(EXTRAIT FOURNI)
#####
5Le présent article ne constitue pas une critique de la pièce Hoje não saio daqui. Il s’agit plutôt de se saisir de certains points mis en exergue par le spectacle afin de les inscrire dans un contexte plus général. Ceci nous amène à formuler quelques questions autour desquelles tournera notre réflexion : sur quelles bases s’établissent les relations entre des Brésiliens marginalisés et une population immigrée originaire d’un pays comme l’Angola ? Quels liens ou ruptures entre les deux pays sont mis en évidence par les difficultés et dilemmes spécifiques rencontrés par des Angolais au Brésil – et plus spécifiquement au sein de la favela où un nombre significatif d’entre eux a établi résidence ? Enfin, quelle contribution à l’historique relation sud-atlantique (Alencastro 1986) peut être suggérée par l’expérience migratoire angolaise à Maré, ici mise en récit de façon théâtrale et militante ?
6Afin d’aborder ces questions, nous analyserons le déroulé de la pièce, en nous concentrant plus particulièrement sur une scène (dite de “la Bataille”) au cours de laquelle les acteurs brésiliens et angolais confrontent les représentations que chaque groupe a construites sur l’autre au sein de la favela. Les situations dramaturgiques seront également rapprochées d’éléments empiriques collectés lors de l’enquête de terrain menée à Maré. Mais, pour commencer, afin de mieux appréhender le sujet dont traite la pièce de théâtre, nous caractériserons brièvement l’espace urbain en question ; puis, nous donnerons quelques éléments concernant l’implantation angolaise qui s’y est développée.
7Le quartier aujourd’hui connu comme Maré correspondait jadis à une vaste zone humide, de marais et de mangrove, le long de la baie de Guanabara. L’occupation informelle de la région débuta dans les années 1940, et s’accéléra dans les décennies suivantes en raison de l’expansion des activités industrielles vers le nord de la ville, comme en témoignent les nombreux entrepôts (souvent abandonnés) qui bordent la favela. Ainsi, la longue frange marécageuse se peupla progressivement de travailleurs pauvres, généralement originaires de la région Nord-Est du Brésil. Les demeures autoconstruites sur pilotis, reliées entre elles par de fragiles passerelles, y représentèrent durant des décennies la forme emblématique d’habitat (Diniz 2013). Mais la précarité de ces bicoques, trop visibles le long des voies express qui relient l’aéroport au centre-ville, était embarrassante pour les pouvoirs publics. De nombreuses interventions urbaines eurent ainsi lieu dans la région, incluant différentes phases de remblaiement ainsi que la construction de logements sociaux. Initialement projetés par l’État, ceux-ci se dégradèrent et se transformèrent rapidement, laissant place à un vaste ensemble de favelas (Jacques et al. 2002).
#####
(DONNÉES EXTRAITES)
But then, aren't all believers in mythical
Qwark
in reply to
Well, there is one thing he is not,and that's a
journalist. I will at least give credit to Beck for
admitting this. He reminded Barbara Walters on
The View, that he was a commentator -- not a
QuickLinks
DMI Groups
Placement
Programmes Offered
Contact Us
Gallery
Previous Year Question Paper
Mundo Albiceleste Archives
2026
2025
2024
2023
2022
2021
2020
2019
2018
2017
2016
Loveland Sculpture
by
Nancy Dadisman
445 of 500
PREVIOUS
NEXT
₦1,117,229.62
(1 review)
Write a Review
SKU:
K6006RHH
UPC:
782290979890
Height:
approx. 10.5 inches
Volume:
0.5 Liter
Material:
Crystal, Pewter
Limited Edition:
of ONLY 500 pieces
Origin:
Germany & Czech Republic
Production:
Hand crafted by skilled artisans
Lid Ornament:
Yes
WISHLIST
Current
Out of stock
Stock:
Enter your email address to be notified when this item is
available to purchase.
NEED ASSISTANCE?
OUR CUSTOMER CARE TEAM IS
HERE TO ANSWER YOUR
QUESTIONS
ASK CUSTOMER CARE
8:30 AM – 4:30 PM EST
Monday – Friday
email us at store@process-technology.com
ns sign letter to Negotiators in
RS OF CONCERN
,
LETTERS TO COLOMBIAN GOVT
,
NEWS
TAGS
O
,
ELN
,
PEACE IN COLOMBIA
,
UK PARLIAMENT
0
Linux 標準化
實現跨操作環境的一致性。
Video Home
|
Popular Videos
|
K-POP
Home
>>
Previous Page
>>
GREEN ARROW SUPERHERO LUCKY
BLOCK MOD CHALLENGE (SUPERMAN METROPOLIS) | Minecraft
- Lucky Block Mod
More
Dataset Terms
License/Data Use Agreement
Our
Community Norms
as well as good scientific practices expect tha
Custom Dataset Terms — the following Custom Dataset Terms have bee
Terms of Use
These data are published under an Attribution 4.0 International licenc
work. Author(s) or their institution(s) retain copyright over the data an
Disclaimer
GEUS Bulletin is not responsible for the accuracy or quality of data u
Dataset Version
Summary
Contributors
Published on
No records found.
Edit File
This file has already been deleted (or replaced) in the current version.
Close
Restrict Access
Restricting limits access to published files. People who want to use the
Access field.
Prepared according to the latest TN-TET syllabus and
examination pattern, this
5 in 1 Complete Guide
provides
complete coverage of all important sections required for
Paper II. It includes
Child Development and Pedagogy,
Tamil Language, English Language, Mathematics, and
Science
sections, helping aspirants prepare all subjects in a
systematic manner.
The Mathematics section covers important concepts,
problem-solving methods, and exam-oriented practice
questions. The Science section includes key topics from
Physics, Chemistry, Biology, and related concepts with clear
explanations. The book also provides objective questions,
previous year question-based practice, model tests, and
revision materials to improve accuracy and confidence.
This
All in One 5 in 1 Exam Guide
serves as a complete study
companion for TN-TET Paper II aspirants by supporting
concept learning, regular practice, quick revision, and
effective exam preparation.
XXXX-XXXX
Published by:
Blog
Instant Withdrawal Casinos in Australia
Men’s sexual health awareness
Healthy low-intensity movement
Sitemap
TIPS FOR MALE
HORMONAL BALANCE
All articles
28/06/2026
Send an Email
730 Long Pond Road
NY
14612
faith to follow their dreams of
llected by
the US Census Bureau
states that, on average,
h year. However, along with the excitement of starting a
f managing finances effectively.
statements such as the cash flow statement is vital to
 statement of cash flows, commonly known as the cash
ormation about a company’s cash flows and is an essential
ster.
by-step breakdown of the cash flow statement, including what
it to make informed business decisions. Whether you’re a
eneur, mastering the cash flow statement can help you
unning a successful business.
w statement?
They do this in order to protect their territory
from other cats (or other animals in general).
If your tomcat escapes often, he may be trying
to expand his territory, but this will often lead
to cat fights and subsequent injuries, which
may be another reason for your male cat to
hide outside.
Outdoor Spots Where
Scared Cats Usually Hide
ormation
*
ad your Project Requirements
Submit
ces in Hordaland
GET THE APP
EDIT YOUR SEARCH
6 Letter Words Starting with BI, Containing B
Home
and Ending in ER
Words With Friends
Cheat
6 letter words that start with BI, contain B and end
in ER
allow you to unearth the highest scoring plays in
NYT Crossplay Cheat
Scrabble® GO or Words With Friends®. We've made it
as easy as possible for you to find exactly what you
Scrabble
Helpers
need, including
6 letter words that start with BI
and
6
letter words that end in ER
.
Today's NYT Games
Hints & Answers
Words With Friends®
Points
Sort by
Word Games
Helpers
#####
(CONSIGNES)
**A)** Pouvez-vous restituer mot pour mot le passage de l’extrait sur Maré allant de « 6Afin d’aborder ces » à « s’y est développée. » ?
**B)** Les affirmations suivantes s’accordent-elles avec l’extrait sur Maré ? Répondez à chacune par oui ou par non, en citant les mots décisifs de l’extrait.
(i) L’article se présente comme une critique de la pièce Hoje não saio daqui.
(ii) L’occupation informelle de la région a commencé dans les années 1940.
(iii) Les travailleurs pauvres installés dans la frange marécageuse venaient généralement du Sud du Brésil.
**C)** Pouvez-vous écrire la suite de l’extrait sur Maré, à partir de sa dernière phrase ?

(RÉPONSES AUX CONSIGNES)
**A)**
6Afin d’aborder ces questions, nous analyserons le déroulé de la pièce, en nous concentrant plus particulièrement sur une scène (dite de “la Bataille”) au cours de laquelle les acteurs brésiliens et angolais confrontent les représentations que chaque groupe a construites sur l’autre au sein de la favela. Les situations dramaturgiques seront également rapprochées d’éléments empiriques collectés lors de l’enquête de terrain menée à Maré. Mais, pour commencer, afin de mieux appréhender le sujet dont traite la pièce de théâtre, nous caractériserons brièvement l’espace urbain en question ; puis, nous donnerons quelques éléments concernant l’implantation angolaise qui s’y est développée.

**B)**
(i) Non : « Le présent article ne constitue pas une critique de la pièce Hoje não saio daqui. »
(ii) Oui : « L’occupation informelle de la région débuta dans les années 1940 »
(iii) Non : « généralement originaires de la région Nord-Est du Brésil »

**C)**
Figure 2. Aperçu du Complexe de Maré
Photo de l’auteur, 2016.
8De nos jours, Maré possède une réputation extrêmement contrastée. D’un côté, la presse et les autorités locales ne cessent de dépeindre ses favelas comme une sorte de centre névralgique du crime organisé au sein de la ville. Il est vrai que les conflits armés entre groupes de narcotrafiquants rivaux, ainsi qu’entre ceux-ci et la police, y sont particulièrement réguliers et violents. Mais, Maré est également connue pour son historique de mobilisations populaires (Leite 2013), la vigueur actuelle de sa société civile ainsi que l’intensité de ses manifestations culturelles et artistiques. Le dynamisme créatif local est notamment favorisé par l’existence d’équipements culturels dans une proportion bien plus importante qu’à l’accoutumée dans les favelas de Rio. Souvent administrés par des ONG, des musées et salles de spectacle ont vu le jour dans des entrepôts désaffectés, aux frontières entre la ville formelle et les favelas, suggérant ainsi la formation d’un “nouveau territoire culturel” (Vaz 2010) où s’exprimerait la richesse créative des groupes sociaux marginalisés.
9Luiz Felipe de Alencastro (1986) a documenté avec une grande précision les relations économiques qui se tissèrent entre différents ports brésiliens et celui de Luanda (Angola), à partir du xvie siècle. La majeure partie des personnes déportées d’Afrique pour être réduites à l’esclavage au Brésil était originaire de la région aujourd’hui délimitée en tant que République d’Angola. L’interdiction du trafic négrier transatlantique, en 1850, provoqua néanmoins une interruption nette des flux humains entre ces deux rives de l’Atlantique Sud.
10À une échelle et pour des motifs profondément différents, l’immigration angolaise représente toutefois, depuis les années 1970, le principal flux de personnes en provenance d’Afrique vers le Brésil. L’importance relative de cette présence peut s’expliquer de façon très générale par une communauté linguistique, ainsi que par le développement de complexes dynamiques diplomatiques, culturelles et industrialo-commerciales entre les deux nations au cours des 45 dernières années (Muñoz 2016).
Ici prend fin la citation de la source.